Most (6/8) recommendations specified imaging modality and body region (CT Chest and Abdomen). All outputs stated a guideline basis for the recommendation. Some outputs recommended renal and cardiovascular monitoring, which is mentioned in Chapter 8 of the EAU Guidelines, despite no specific prompting.
This study demonstrates the initial potential of RAG AI systems with integrated clinical guidelines to interpret results and make recommendations. This novel approach indicates the capacity of custom GPTs to handle complex and algorithmic tasks, which are often time-consuming and prone to human error. The surveillance regimens (38% concordance) generated under tailored instructions may show improvement over non-specialised ChatGPT 4 outputs, which lack focused access to specific guidelines and resulted in only 26% guideline concordance for prostate cancer.6 Our results also compare favourably to studies using web-enabled ChatGPT 4.0 where 27% of responses to questions on kidney cancer, adapted from the EAU Guidelines, were of excellent quality.7 Surveillance regimens were consistently safe, with no missing interval scans and additional scans in 62% of regimens, indicating a cautious approach.
AI supplementation of specialised urology knowledge has previously required programming skills.4, 8 In this novel approach with a RAG design, we showed accurate, safe outputs from free text instructions without prior coding training. Consequently, ChatGPT 4.0 enables medical professionals to combine highly specialised knowledge with AI to enhance their clinical practice to their needs.
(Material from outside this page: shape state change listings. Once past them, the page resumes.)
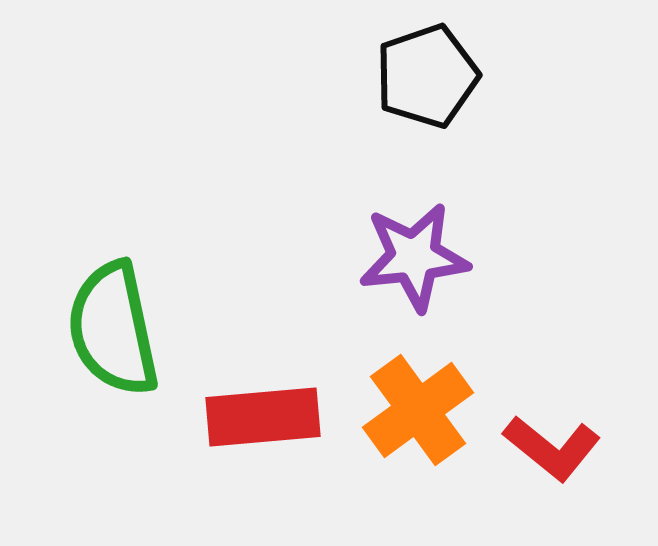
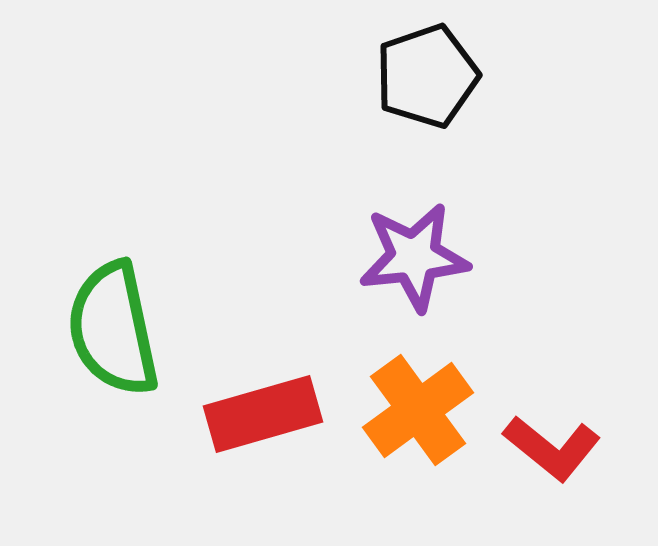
red rectangle: moved 3 px up; rotated 11 degrees counterclockwise
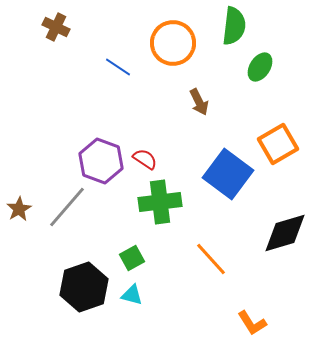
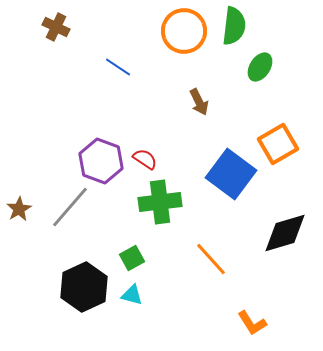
orange circle: moved 11 px right, 12 px up
blue square: moved 3 px right
gray line: moved 3 px right
black hexagon: rotated 6 degrees counterclockwise
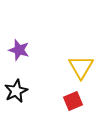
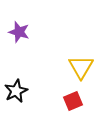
purple star: moved 18 px up
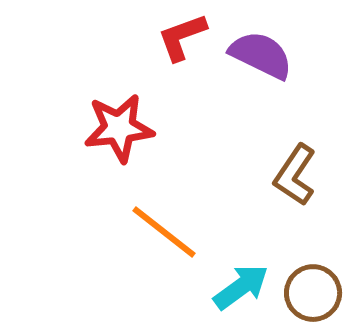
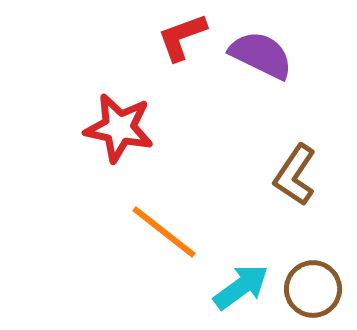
red star: rotated 18 degrees clockwise
brown circle: moved 4 px up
The inevitable introduction of AI to clinical settings must be met with close oversight from clinicians, especially when nuanced clinical judgements are involved. Here, the custom GPT miscalculated the Leibovich score from one theoretical report and could not consistently translate risk profile into a precisely concordant surveillance regimen. Conversely, unprompted recommendations promoted individualised care, such as renal and cardiovascular monitoring, so insights into comprehensive interpretation to enhance clinical practice were present.
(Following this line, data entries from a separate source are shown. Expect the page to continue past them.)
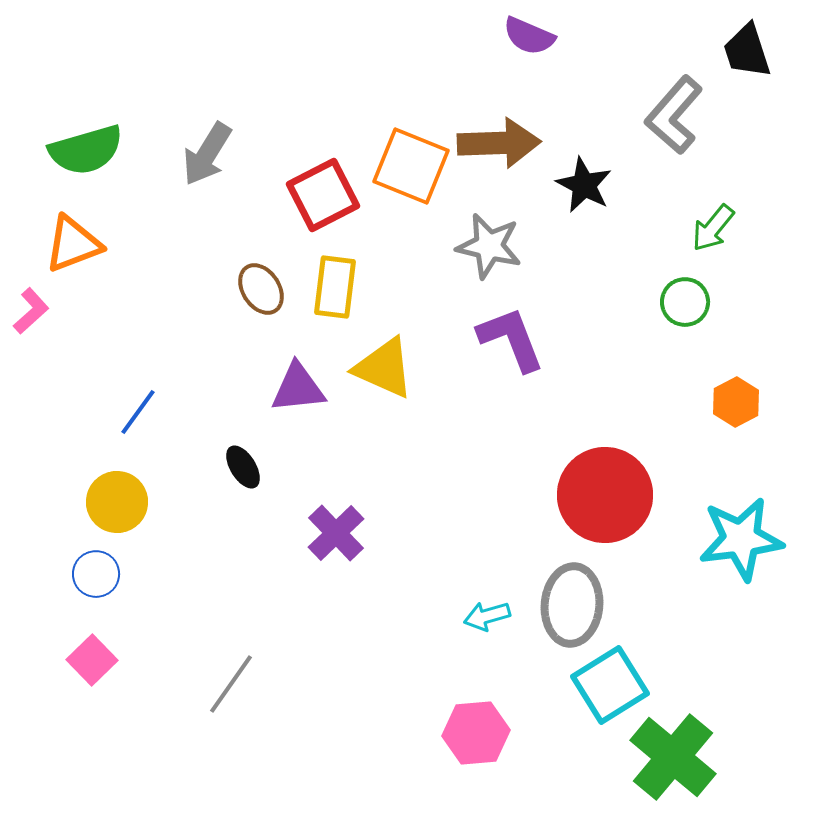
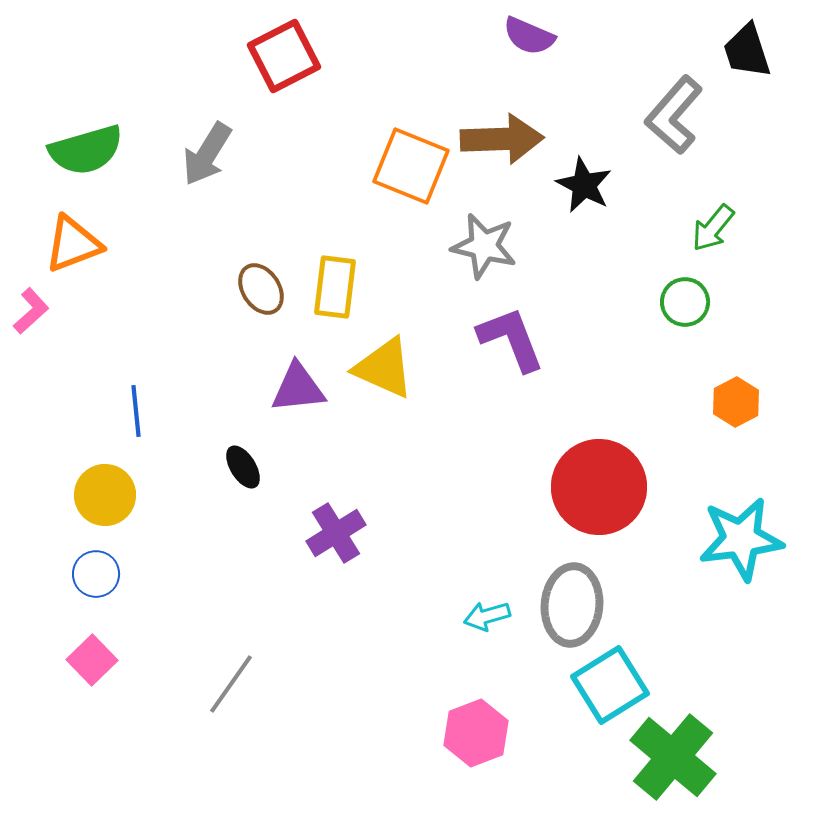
brown arrow: moved 3 px right, 4 px up
red square: moved 39 px left, 139 px up
gray star: moved 5 px left
blue line: moved 2 px left, 1 px up; rotated 42 degrees counterclockwise
red circle: moved 6 px left, 8 px up
yellow circle: moved 12 px left, 7 px up
purple cross: rotated 12 degrees clockwise
pink hexagon: rotated 16 degrees counterclockwise
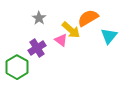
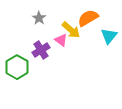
purple cross: moved 4 px right, 2 px down
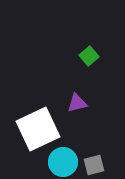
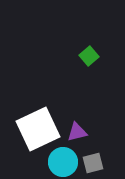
purple triangle: moved 29 px down
gray square: moved 1 px left, 2 px up
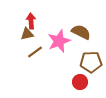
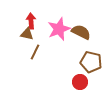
brown triangle: rotated 24 degrees clockwise
pink star: moved 12 px up
brown line: rotated 28 degrees counterclockwise
brown pentagon: rotated 15 degrees clockwise
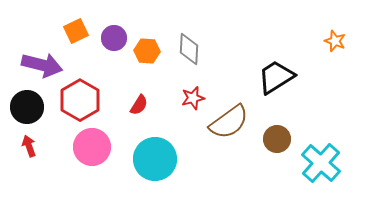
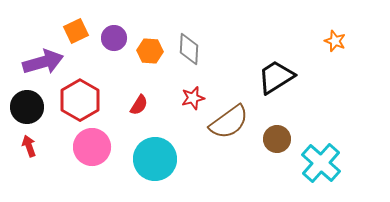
orange hexagon: moved 3 px right
purple arrow: moved 1 px right, 3 px up; rotated 30 degrees counterclockwise
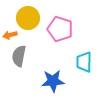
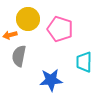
yellow circle: moved 1 px down
blue star: moved 2 px left, 1 px up
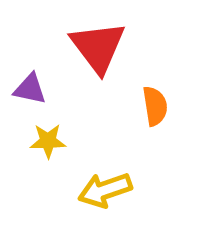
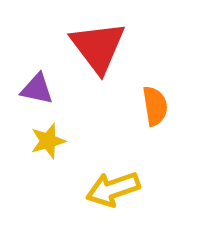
purple triangle: moved 7 px right
yellow star: rotated 15 degrees counterclockwise
yellow arrow: moved 8 px right, 1 px up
A limitation of this study was partial inclusion of a single international guideline, which, despite being endorsed by 75 international societies, may limit GPT comprehensive integration. Future studies and AI developments could consider other guidelines (e.g., American Urological Association, National Institute for Health and Care Excellence). Ideally, development of a multi-guideline framework that utilises a decision-tree methodology could harness the power of AI to select and synthesise the most pertinent guidelines relevant to the local jurisdiction (limiting conflicts) or patient preferences for individualised care. Furthermore, web browsing was disabled to focus the AI on the uploaded guidelines but may have limited wider information access and integration, potentially affecting its handling of complex queries. Additionally, while the small series of histopathology report aimed to mitigate the custom GPT analysis complexity, future expansion of source number and content, as well as a training set, may further assess and enhance the custom GPT capabilities.
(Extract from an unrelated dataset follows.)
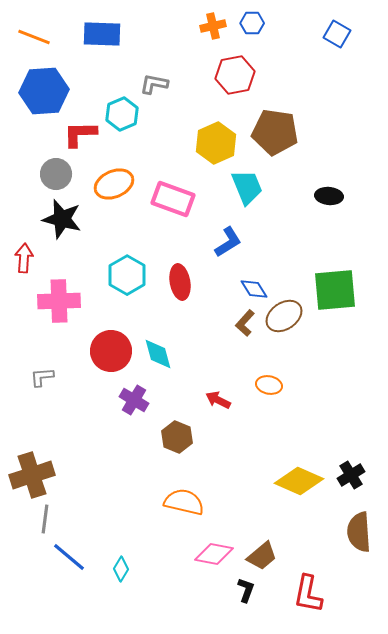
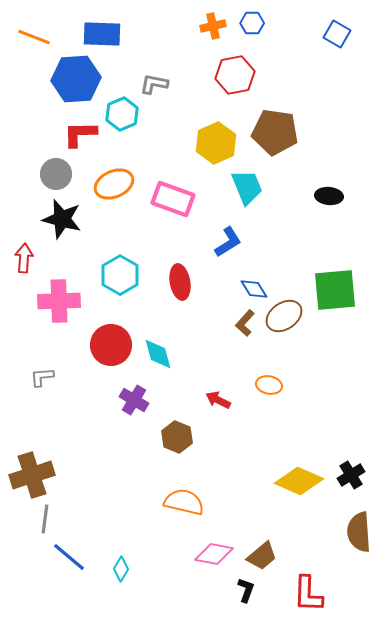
blue hexagon at (44, 91): moved 32 px right, 12 px up
cyan hexagon at (127, 275): moved 7 px left
red circle at (111, 351): moved 6 px up
red L-shape at (308, 594): rotated 9 degrees counterclockwise
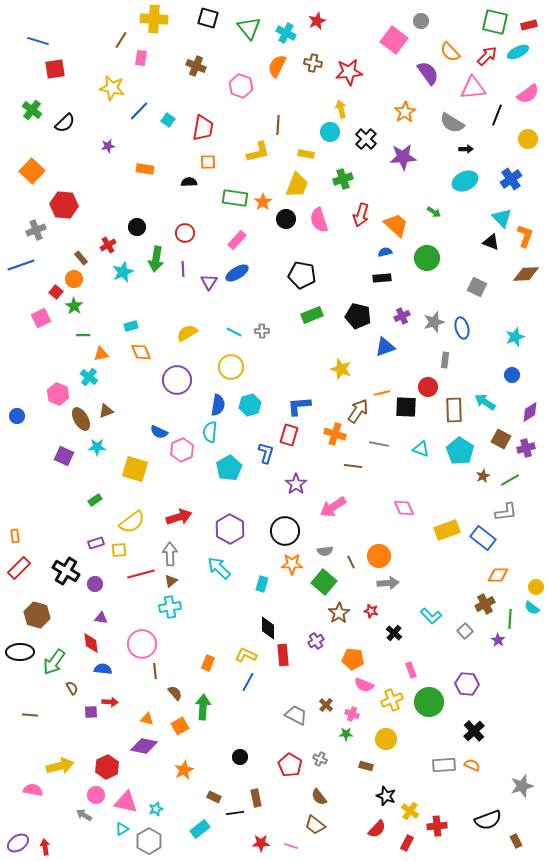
In conclusion, this focused evaluation of a GPT with integrated clinical guidelines illustrated the potential of AI, particularly RAG systems, for decision-making accuracy across the most common histopathological subtypes. Future incorporation may streamline clinical workflows and decision-making, but only with further evaluation, and cautious integration to ensure that these systems augment, not replace, clinician-directed personalised evidence-based care.